Results: The MM rate in clipped aneurysms was 27% compared with 37%(P = 0.17) in coiled patients. Bad results were almost invariably caused by initial intracerebral bleeding, where the best result was severe and permanent hemiparesis (GOS 3 at best). In clipped unruptured aneurysms, MM was 0%(n = 35); in coiled aneurysms it was 5.3%(n = 22; P = 0.14). In HH 1–3 clipped aneurysms, MM was 13%(n = 46), and in coiled aneurysms it was 37.5%(n = 24; P = 0.03). In HH 4–5 clipped aneurysms, MM was 82.1%(n = 28); in coiled aneurysms it was 75%(n = 16; P = 0.70).

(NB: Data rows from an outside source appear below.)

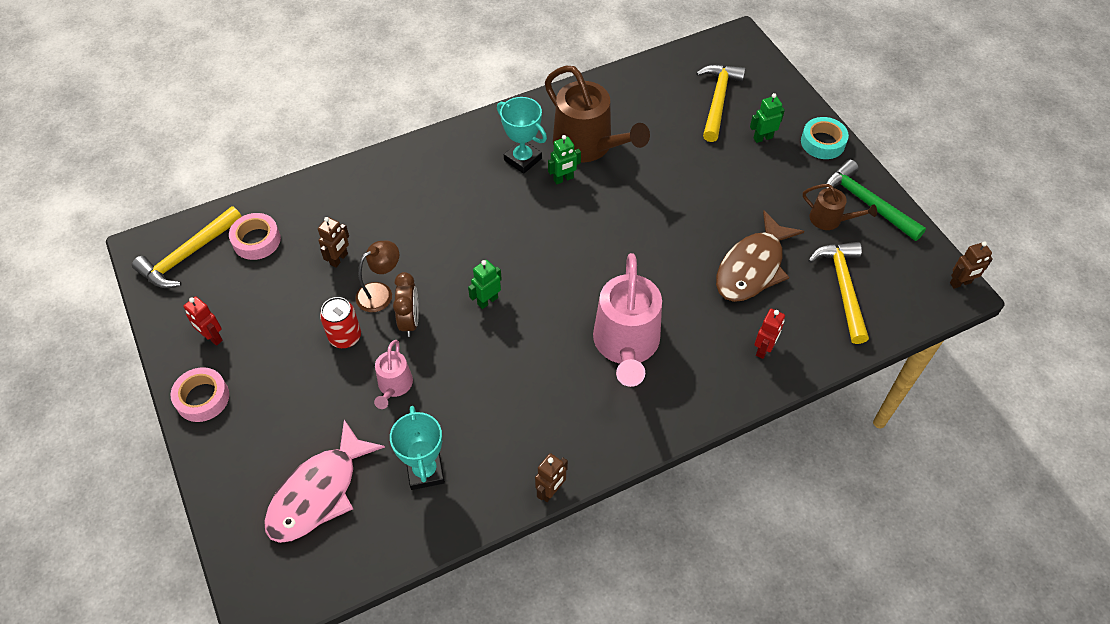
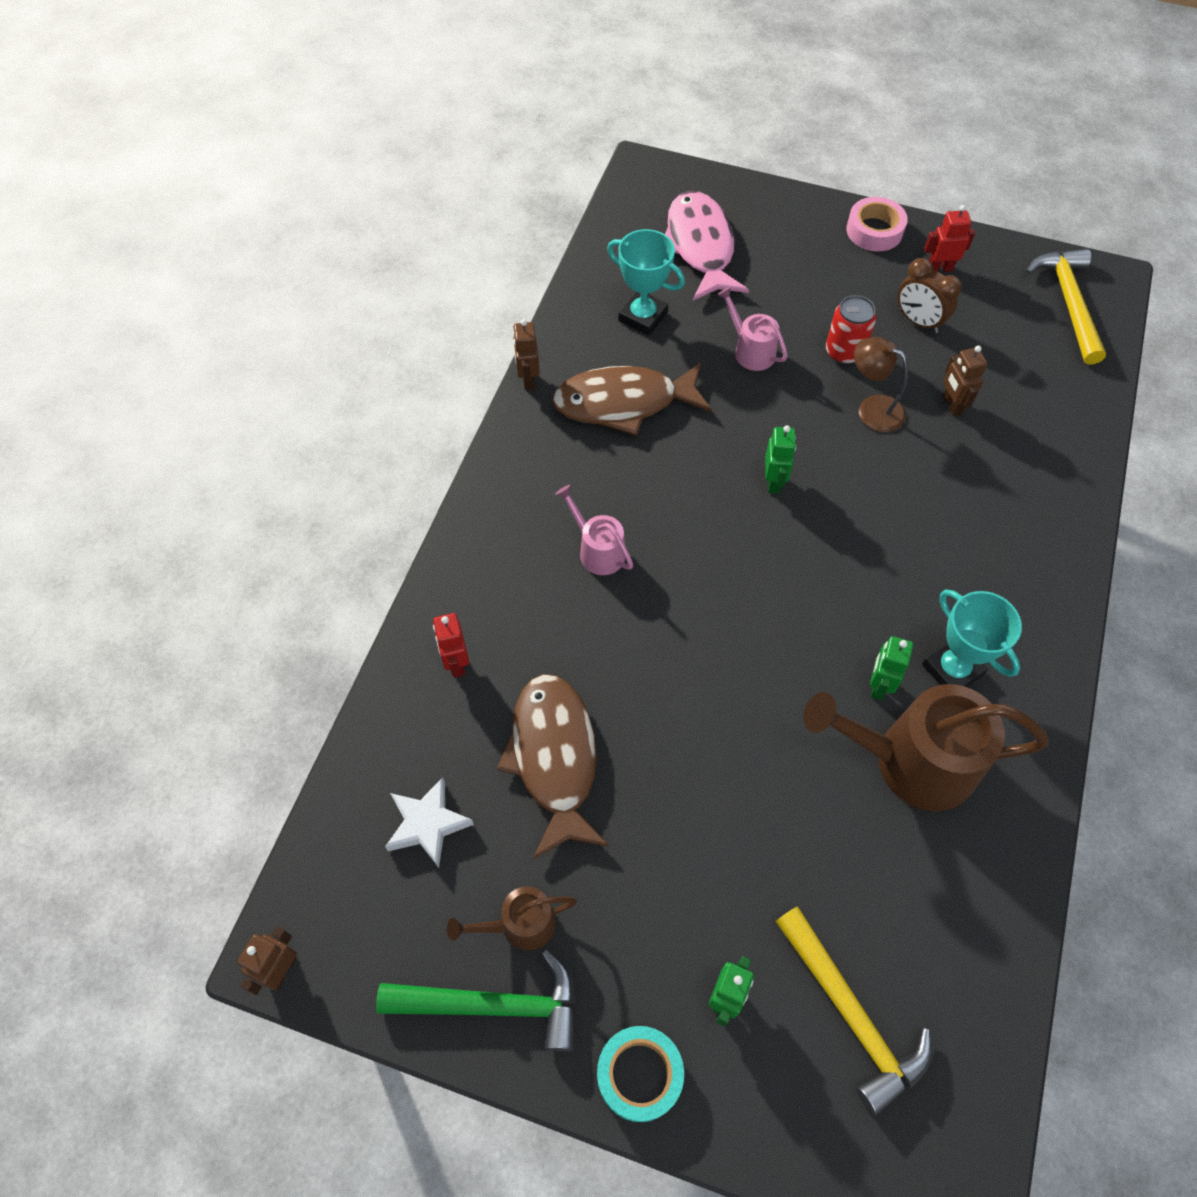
camera: 135 degrees right, 5 degrees up
(256, 240) = (1041, 360): pink tape -> none
(381, 293) = (872, 409): brown lamp -> brown lamp turned 120 degrees clockwise
(410, 321) = (813, 407): brown clock -> brown clock (918, 321)
(510, 420) = (624, 403): none -> brown fish
(522, 159) = (952, 670): turquoise trophy -> turquoise trophy turned 60 degrees clockwise
(626, 345) = (597, 550): pink watering can -> pink watering can, size x0.50
(842, 288) = (427, 824): yellow hammer -> white star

Intracranial hematoma (ICH) was present in 24% of clipped and 21% of coiled HH 1–3 patients, and in 86% of clipped and 44% of coiled HH 4–5 patients (P = 0.09). Aneurysm regrowth requiring a second coiling session was necessary in 1 patient only. Statistically, the results were not different from our historical series.
Conclusion: Minimally invasive surgery of M 1–2 aneurysms is superior to coiling in patients, with fast, safe, and permanent securing of their aneurysms. In case of a ruptured aneurysm of a patient in “good” clinical condition, the superiority of clipping over coiling reached statistical significance. Actually, endovascular procedures worsened our overall results. Recently, coiling of MCA aneurysms is reserved for older patients in a poor neurological and medical condition.